Verbesserte Prüfmethoden
Ist es bei Pechstein wirklich nur eine genetisch bedingte Blutkrankheit, die ihre Retikulozytenwerte unnatürlich ansteigen lässt, wie sie jetzt behauptet? "Es wäre sehr interessant gewesen, wenn die Eisschnellläufer bei unseren Studien dabei gewesen wären", sagt Schmidt. Schließlich seien die Veränderung der Hämoglobinmenge und der Retikulozyten wahrscheinlich die wichtigsten Parameter, "weil das zwei Größen sind, die man nicht direkt beeinflussen kann".
Auch nicht mit sogenannten Plasmaexpandern, wie es Claudia Pechstein vorgeworfen wird. Dabei handelt es sich um Substanzen, die das Blutplasmavolumen vergrößern. Mit ihnen lässt sich eine unnatürliche Zunahme der roten Blutkörperchen durch Epo oder Bluttransfusionen kaschieren, weil das Verhältnis von Blutzellen zu Gesamtblutvolumen insgesamt niedrig bleibt, sich der Hämatokritwert und die Hämoglobinkonzentration also kaum ändern.
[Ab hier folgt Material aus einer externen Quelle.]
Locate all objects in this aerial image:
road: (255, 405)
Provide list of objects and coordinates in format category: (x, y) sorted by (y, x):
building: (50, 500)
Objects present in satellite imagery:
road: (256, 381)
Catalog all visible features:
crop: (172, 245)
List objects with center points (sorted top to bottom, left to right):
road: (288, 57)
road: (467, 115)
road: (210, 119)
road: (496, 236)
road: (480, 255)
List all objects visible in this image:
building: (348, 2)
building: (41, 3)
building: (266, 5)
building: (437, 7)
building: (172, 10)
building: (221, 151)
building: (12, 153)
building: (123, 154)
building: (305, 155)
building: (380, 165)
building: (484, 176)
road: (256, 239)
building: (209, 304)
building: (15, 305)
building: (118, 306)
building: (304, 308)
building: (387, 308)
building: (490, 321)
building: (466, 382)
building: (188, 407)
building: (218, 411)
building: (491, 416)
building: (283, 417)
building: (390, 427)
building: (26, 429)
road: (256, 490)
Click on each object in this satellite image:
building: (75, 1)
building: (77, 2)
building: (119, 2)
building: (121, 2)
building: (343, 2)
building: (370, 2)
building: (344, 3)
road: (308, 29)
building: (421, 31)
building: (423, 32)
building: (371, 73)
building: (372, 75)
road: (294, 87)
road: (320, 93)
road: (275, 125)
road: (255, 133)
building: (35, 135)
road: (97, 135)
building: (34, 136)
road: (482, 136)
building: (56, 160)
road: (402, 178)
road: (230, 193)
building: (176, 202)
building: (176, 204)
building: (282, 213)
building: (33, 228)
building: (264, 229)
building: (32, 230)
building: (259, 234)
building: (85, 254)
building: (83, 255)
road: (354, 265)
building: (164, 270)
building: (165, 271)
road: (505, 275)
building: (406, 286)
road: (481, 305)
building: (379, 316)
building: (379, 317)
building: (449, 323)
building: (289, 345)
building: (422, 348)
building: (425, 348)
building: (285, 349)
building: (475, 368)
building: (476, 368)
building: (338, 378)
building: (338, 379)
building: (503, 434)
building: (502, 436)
Das könnte jedenfalls erklären, warum diese zwei Messgrößen bei Claudia Pechstein nicht weiter auffielen.
"Wir hätten mit unserer Messmethode die Manipulationsart durch Plasmaexpander ausschließen können", sagt Schmidt. Das wäre also eine Möglichkeit für Leistungssportler, ihre Unschuld nicht nur zu beteuern, sondern auch zu beweisen.